**PROMPT A:**
Update the records from the start through the line containing "rahlt. Der Film", swapping "Fendi" for "Gucci" and leaving everything else unchanged.

**EXCERPT PROVIDED:**
--- START ---

However, it will be appreciated that the term "rarely change" may
be determined by the particular context in which the present
invention is practiced and the definition may vary over time. For
example, as computers and computer systems, such as the computer
system 100, get faster and as hardware accelerators for calculating
Digests become available, it may become feasible to calculate
digests for short-lived files. In one embodiment, a background
process may be run to scan the file systems, such as the File
System 140. The Date Last Modified information may be used to
determine when the file was last changed and to decide whether or
not to calculate a file digest. In various illustrative embodiments
of the present invention, a file digest may be calculated whenever
the file is closed and/or sent to a disk or other storage device
and/or sent over the network to a remote file system.
[0028] A file will have either a current file digest or no current
file digest. If a file is opened to allow modification of the file,
this opened file must be immediately marked as not having a valid
file digest. However, calculating file digests may happen in a
"lazy" fashion. The file digest calculation only needs to be
performed anytime before the respective file is accessed using its
file digest.

--- END ---

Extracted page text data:
--- START ---

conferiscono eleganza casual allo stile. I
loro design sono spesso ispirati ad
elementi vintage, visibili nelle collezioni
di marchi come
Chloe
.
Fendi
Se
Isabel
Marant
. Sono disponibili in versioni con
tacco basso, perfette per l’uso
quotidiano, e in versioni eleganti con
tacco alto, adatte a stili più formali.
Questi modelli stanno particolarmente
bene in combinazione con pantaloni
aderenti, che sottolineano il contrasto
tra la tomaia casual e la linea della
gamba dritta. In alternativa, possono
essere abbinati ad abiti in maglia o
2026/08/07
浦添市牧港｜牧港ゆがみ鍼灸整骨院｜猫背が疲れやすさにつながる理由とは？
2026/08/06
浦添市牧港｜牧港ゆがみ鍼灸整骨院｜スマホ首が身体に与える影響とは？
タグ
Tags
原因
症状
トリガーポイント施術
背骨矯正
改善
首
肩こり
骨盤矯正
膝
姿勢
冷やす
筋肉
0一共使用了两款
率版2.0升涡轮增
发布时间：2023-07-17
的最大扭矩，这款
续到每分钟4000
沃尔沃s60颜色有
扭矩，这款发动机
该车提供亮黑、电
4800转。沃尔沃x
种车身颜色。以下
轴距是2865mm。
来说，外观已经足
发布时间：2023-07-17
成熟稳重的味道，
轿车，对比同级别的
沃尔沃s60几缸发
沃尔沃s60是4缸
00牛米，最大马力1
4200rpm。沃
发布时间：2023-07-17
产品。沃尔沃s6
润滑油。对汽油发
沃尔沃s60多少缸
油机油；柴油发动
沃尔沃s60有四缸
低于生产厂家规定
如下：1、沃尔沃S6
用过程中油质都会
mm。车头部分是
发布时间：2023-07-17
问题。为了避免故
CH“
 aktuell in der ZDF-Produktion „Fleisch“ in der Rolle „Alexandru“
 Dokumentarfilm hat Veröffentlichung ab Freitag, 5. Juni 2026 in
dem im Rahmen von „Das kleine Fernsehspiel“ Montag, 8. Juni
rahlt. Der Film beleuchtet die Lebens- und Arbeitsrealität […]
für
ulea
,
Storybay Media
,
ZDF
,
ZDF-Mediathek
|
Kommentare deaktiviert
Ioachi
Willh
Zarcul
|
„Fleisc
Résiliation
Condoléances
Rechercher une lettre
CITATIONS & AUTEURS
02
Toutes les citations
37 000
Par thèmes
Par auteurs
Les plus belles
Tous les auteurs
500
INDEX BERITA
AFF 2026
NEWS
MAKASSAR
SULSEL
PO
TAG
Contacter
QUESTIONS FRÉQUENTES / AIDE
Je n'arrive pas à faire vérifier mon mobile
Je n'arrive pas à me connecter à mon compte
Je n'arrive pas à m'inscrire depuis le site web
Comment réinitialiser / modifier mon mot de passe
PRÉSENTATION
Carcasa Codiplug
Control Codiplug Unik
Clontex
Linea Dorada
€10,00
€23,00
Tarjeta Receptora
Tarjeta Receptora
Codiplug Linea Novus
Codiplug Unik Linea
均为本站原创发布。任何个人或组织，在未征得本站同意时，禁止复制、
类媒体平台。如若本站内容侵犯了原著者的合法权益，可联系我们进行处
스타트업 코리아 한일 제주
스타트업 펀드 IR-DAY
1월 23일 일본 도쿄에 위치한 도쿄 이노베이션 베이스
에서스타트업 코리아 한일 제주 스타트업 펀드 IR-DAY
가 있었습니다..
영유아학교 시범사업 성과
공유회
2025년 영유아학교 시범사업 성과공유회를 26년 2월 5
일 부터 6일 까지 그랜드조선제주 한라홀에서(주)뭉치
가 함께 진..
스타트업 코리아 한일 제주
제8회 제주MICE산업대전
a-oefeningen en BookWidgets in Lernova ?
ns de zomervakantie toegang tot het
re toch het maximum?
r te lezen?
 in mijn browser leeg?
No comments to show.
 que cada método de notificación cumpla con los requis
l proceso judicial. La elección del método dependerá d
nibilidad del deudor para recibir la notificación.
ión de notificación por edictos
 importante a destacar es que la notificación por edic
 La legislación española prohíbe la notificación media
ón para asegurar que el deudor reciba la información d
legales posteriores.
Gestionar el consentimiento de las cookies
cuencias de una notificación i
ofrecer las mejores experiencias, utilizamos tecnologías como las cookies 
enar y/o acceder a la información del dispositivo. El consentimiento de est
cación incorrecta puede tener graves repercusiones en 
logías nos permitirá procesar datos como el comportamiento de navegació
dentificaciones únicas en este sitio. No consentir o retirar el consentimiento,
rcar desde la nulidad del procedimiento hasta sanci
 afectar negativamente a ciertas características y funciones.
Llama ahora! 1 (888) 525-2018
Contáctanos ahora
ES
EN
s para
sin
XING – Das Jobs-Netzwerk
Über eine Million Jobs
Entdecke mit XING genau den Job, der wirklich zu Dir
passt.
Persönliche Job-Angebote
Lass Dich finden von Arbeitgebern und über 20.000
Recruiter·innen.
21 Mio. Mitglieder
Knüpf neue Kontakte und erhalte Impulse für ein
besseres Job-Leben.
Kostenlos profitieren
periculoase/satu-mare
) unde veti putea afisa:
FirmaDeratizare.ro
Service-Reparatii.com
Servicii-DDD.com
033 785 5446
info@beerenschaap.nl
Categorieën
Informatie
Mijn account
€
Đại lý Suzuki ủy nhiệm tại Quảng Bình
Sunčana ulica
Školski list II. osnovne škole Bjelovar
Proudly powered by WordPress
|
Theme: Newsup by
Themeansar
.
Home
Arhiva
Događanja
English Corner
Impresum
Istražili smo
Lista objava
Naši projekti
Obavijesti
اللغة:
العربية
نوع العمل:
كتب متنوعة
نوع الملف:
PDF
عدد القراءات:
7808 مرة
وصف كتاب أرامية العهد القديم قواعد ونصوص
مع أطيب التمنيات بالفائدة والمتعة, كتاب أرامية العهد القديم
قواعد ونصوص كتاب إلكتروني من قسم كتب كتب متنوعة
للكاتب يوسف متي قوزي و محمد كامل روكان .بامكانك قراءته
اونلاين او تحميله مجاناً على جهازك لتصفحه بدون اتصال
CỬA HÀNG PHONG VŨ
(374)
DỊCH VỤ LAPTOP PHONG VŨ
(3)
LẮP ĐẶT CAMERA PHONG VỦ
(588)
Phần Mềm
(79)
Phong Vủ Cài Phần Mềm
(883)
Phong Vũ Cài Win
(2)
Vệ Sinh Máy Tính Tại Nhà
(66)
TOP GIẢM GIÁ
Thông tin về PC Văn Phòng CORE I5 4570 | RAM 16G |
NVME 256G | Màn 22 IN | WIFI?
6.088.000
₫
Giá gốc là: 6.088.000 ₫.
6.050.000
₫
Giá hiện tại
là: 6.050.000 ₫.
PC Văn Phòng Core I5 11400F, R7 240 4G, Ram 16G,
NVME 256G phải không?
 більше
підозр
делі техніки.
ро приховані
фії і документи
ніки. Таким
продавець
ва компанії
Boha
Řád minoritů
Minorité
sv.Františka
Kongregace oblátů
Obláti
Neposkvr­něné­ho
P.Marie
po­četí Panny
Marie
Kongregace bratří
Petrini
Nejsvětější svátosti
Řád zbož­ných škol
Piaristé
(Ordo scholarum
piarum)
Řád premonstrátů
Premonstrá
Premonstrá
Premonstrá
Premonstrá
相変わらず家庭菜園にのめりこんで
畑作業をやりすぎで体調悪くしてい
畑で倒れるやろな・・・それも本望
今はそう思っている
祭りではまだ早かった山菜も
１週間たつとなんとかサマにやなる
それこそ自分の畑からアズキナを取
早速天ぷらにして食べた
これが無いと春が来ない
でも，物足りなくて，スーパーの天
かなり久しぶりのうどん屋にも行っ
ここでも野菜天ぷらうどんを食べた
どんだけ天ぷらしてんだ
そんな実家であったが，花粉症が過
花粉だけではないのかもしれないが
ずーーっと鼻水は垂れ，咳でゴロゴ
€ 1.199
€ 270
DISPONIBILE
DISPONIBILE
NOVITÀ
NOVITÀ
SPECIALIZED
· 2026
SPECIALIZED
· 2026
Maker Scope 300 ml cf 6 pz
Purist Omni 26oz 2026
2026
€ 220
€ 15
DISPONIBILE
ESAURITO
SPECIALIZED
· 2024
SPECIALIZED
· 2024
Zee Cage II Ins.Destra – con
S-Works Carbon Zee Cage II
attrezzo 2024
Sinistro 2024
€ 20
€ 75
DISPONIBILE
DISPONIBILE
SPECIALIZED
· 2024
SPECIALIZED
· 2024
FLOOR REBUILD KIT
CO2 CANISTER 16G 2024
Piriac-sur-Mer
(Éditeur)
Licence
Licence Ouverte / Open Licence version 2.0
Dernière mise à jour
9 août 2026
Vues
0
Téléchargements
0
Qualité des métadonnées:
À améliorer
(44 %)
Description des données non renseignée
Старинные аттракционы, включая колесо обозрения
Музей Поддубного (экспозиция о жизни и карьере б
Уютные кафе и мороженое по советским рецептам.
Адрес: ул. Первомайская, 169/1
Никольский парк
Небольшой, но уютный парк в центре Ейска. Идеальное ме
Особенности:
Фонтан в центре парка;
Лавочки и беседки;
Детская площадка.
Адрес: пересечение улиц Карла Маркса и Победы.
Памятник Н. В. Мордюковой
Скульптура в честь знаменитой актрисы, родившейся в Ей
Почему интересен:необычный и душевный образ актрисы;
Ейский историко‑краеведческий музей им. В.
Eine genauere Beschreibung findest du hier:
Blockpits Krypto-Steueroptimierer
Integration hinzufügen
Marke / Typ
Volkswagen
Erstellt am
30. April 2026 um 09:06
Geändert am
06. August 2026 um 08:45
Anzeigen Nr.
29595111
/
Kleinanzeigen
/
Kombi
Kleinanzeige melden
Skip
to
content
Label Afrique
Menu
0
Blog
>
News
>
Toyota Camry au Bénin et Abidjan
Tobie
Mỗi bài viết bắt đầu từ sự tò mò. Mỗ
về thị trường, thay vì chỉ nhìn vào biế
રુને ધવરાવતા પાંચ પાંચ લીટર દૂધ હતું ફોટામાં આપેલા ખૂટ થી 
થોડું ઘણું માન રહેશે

--- END ---

**PROMPT B:**
Write what follows in the passage on file digests, picking up right after its last sentence.

**EXERCISE ANSWER A:**
conferiscono eleganza casual allo stile. I
loro design sono spesso ispirati ad
elementi vintage, visibili nelle collezioni
di marchi come
Chloe
.
Gucci
Se
Isabel
Marant
. Sono disponibili in versioni con
tacco basso, perfette per l’uso
quotidiano, e in versioni eleganti con
tacco alto, adatte a stili più formali.
Questi modelli stanno particolarmente
bene in combinazione con pantaloni
aderenti, che sottolineano il contrasto
tra la tomaia casual e la linea della
gamba dritta. In alternativa, possono
essere abbinati ad abiti in maglia o
2026/08/07
浦添市牧港｜牧港ゆがみ鍼灸整骨院｜猫背が疲れやすさにつながる理由とは？
2026/08/06
浦添市牧港｜牧港ゆがみ鍼灸整骨院｜スマホ首が身体に与える影響とは？
タグ
Tags
原因
症状
トリガーポイント施術
背骨矯正
改善
首
肩こり
骨盤矯正
膝
姿勢
冷やす
筋肉
0一共使用了两款
率版2.0升涡轮增
发布时间：2023-07-17
的最大扭矩，这款
续到每分钟4000
沃尔沃s60颜色有
扭矩，这款发动机
该车提供亮黑、电
4800转。沃尔沃x
种车身颜色。以下
轴距是2865mm。
来说，外观已经足
发布时间：2023-07-17
成熟稳重的味道，
轿车，对比同级别的
沃尔沃s60几缸发
沃尔沃s60是4缸
00牛米，最大马力1
4200rpm。沃
发布时间：2023-07-17
产品。沃尔沃s6
润滑油。对汽油发
沃尔沃s60多少缸
油机油；柴油发动
沃尔沃s60有四缸
低于生产厂家规定
如下：1、沃尔沃S6
用过程中油质都会
mm。车头部分是
发布时间：2023-07-17
问题。为了避免故
CH“
 aktuell in der ZDF-Produktion „Fleisch“ in der Rolle „Alexandru“
 Dokumentarfilm hat Veröffentlichung ab Freitag, 5. Juni 2026 in
dem im Rahmen von „Das kleine Fernsehspiel“ Montag, 8. Juni
rahlt. Der Film beleuchtet die Lebens- und Arbeitsrealität […]

**EXERCISE ANSWER B:**
[0029] A file system, such as the File System 140, that provides
the File Open By Digest operation, according to various
illustrative embodiments of the present invention, can find files
that the user may not be able to find otherwise. Consequently, such
a file system can appear more reliable to the user than
conventional file systems that depend on File Names. The file
system, such as the File System 140, that provides the File Open By
Digest operation, allows files to be opened based on the content of
the files, since the respective file digests are calculated based
on the content of the files.
[0030] Since a given file may be available in many locations or
places within the computer system 100, the File Open By Digest
operation can select between alternative copies to increase
performance, decrease cost, and distribute loads or for any other
reason, as described above. If one copy of the desired file becomes
unavailable, other copies of the desired file may be accessed using
the File Open By Digest operation. These copies are known to be
identical, since they all share exactly the same file digest, so
the program accessing the desired file may switch from one copy to
another at will, without worrying about the consistency of the
copies.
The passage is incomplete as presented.